Work request – Below is a listing. Write out exactly its lines between the one holding "<!-- rail casing -->" and the one holding "62a5.5 5.5 0", inclusive.

Exercise data –
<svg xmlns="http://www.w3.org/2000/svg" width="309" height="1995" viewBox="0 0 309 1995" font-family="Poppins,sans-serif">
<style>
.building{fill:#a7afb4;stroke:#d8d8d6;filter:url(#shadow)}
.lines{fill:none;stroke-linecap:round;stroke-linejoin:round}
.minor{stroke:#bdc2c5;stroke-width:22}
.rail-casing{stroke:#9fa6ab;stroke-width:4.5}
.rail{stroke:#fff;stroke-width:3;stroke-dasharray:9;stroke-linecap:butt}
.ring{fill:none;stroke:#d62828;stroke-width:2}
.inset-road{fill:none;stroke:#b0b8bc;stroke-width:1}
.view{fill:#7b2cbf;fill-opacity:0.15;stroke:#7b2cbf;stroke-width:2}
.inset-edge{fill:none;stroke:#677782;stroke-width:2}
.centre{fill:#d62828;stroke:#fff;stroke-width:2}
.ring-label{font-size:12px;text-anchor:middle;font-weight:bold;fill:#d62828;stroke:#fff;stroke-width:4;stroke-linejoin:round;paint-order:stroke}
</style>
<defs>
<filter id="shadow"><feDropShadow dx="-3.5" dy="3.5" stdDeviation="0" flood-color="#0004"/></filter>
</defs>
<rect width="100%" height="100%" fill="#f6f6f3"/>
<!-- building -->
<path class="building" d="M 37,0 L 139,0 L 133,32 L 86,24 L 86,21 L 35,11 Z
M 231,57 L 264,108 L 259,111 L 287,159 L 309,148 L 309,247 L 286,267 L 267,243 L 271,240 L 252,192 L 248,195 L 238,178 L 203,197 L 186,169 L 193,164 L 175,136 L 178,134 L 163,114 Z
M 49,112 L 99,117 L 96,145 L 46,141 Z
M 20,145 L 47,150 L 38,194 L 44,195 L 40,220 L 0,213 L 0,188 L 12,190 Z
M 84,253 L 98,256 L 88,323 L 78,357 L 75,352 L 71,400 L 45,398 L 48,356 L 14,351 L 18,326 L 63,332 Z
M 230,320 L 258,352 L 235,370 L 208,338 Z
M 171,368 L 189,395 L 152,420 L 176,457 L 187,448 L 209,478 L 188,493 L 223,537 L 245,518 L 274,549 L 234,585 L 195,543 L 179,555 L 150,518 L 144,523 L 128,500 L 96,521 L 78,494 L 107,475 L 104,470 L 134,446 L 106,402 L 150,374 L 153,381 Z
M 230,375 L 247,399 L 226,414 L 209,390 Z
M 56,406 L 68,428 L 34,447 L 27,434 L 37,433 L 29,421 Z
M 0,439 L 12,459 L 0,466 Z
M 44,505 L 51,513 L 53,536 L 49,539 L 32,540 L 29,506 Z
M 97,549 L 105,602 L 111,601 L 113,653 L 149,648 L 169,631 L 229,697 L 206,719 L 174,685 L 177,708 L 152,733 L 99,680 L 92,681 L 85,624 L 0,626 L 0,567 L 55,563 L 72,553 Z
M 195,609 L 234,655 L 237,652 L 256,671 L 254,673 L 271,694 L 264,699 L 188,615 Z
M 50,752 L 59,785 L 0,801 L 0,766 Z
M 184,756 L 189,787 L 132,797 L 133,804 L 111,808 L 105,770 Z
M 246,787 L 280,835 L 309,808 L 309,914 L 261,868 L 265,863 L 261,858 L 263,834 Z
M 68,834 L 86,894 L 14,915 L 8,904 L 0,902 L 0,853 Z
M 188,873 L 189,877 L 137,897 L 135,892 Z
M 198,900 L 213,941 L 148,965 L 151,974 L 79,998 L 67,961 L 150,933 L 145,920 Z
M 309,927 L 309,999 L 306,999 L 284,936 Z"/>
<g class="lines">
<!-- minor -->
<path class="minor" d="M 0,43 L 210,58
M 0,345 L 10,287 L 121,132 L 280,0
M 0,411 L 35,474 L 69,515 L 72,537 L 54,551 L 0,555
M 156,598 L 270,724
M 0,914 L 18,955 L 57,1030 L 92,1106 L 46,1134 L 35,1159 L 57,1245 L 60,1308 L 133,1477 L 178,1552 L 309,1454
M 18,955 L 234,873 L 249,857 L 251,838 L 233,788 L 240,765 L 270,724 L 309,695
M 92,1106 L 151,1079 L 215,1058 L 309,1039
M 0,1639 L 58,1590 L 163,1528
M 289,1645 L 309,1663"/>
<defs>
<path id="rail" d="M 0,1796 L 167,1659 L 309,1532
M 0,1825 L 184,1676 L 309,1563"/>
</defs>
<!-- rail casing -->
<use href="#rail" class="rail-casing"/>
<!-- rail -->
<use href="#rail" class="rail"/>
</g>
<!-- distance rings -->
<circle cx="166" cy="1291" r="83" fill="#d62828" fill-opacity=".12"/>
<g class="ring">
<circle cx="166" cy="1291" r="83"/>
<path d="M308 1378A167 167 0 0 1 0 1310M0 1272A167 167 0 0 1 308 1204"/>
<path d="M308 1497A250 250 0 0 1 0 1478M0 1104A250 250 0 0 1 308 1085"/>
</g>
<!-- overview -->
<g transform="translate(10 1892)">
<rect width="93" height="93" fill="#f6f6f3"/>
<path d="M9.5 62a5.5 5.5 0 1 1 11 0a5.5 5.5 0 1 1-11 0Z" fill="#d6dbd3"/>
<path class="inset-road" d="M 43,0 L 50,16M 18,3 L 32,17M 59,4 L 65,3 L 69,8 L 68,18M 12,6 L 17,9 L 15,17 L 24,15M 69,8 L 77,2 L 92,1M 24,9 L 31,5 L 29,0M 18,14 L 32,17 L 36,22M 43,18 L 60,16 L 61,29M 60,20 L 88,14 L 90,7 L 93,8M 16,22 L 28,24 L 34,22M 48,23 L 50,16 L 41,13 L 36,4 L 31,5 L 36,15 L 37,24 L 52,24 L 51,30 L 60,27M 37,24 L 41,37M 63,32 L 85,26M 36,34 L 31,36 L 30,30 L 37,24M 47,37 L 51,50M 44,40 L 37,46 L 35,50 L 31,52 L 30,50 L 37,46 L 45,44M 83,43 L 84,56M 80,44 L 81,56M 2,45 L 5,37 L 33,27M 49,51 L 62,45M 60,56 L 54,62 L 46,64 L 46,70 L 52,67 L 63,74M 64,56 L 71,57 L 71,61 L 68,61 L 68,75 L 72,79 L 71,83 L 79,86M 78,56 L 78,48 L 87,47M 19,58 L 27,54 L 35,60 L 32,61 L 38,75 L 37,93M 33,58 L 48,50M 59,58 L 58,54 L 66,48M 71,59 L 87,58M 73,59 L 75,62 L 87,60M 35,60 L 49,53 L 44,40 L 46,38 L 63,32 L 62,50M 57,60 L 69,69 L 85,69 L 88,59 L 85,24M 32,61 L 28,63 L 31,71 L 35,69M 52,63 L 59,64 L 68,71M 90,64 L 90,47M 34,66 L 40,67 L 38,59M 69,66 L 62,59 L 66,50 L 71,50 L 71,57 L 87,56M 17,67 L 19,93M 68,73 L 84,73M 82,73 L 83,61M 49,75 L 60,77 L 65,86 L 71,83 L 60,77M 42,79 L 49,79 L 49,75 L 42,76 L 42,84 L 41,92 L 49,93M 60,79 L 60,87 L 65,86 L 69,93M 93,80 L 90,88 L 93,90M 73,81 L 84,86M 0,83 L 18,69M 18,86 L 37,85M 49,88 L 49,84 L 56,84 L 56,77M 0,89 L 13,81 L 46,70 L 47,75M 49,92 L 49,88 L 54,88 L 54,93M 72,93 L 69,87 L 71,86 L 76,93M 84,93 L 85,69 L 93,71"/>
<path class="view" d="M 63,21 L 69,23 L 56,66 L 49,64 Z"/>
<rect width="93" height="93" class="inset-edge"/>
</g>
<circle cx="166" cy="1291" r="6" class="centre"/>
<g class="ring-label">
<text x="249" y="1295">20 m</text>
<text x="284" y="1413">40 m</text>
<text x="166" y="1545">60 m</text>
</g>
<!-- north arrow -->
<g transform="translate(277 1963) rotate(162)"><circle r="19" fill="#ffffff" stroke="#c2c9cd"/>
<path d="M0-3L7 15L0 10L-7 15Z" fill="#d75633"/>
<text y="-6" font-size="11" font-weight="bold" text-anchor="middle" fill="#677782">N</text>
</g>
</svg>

Output of the task –
<!-- rail casing -->
<use href="#rail" class="rail-casing"/>
<!-- rail -->
<use href="#rail" class="rail"/>
</g>
<!-- distance rings -->
<circle cx="166" cy="1291" r="83" fill="#d62828" fill-opacity=".12"/>
<g class="ring">
<circle cx="166" cy="1291" r="83"/>
<path d="M308 1378A167 167 0 0 1 0 1310M0 1272A167 167 0 0 1 308 1204"/>
<path d="M308 1497A250 250 0 0 1 0 1478M0 1104A250 250 0 0 1 308 1085"/>
</g>
<!-- overview -->
<g transform="translate(10 1892)">
<rect width="93" height="93" fill="#f6f6f3"/>
<path d="M9.5 62a5.5 5.5 0 1 1 11 0a5.5 5.5 0 1 1-11 0Z" fill="#d6dbd3"/>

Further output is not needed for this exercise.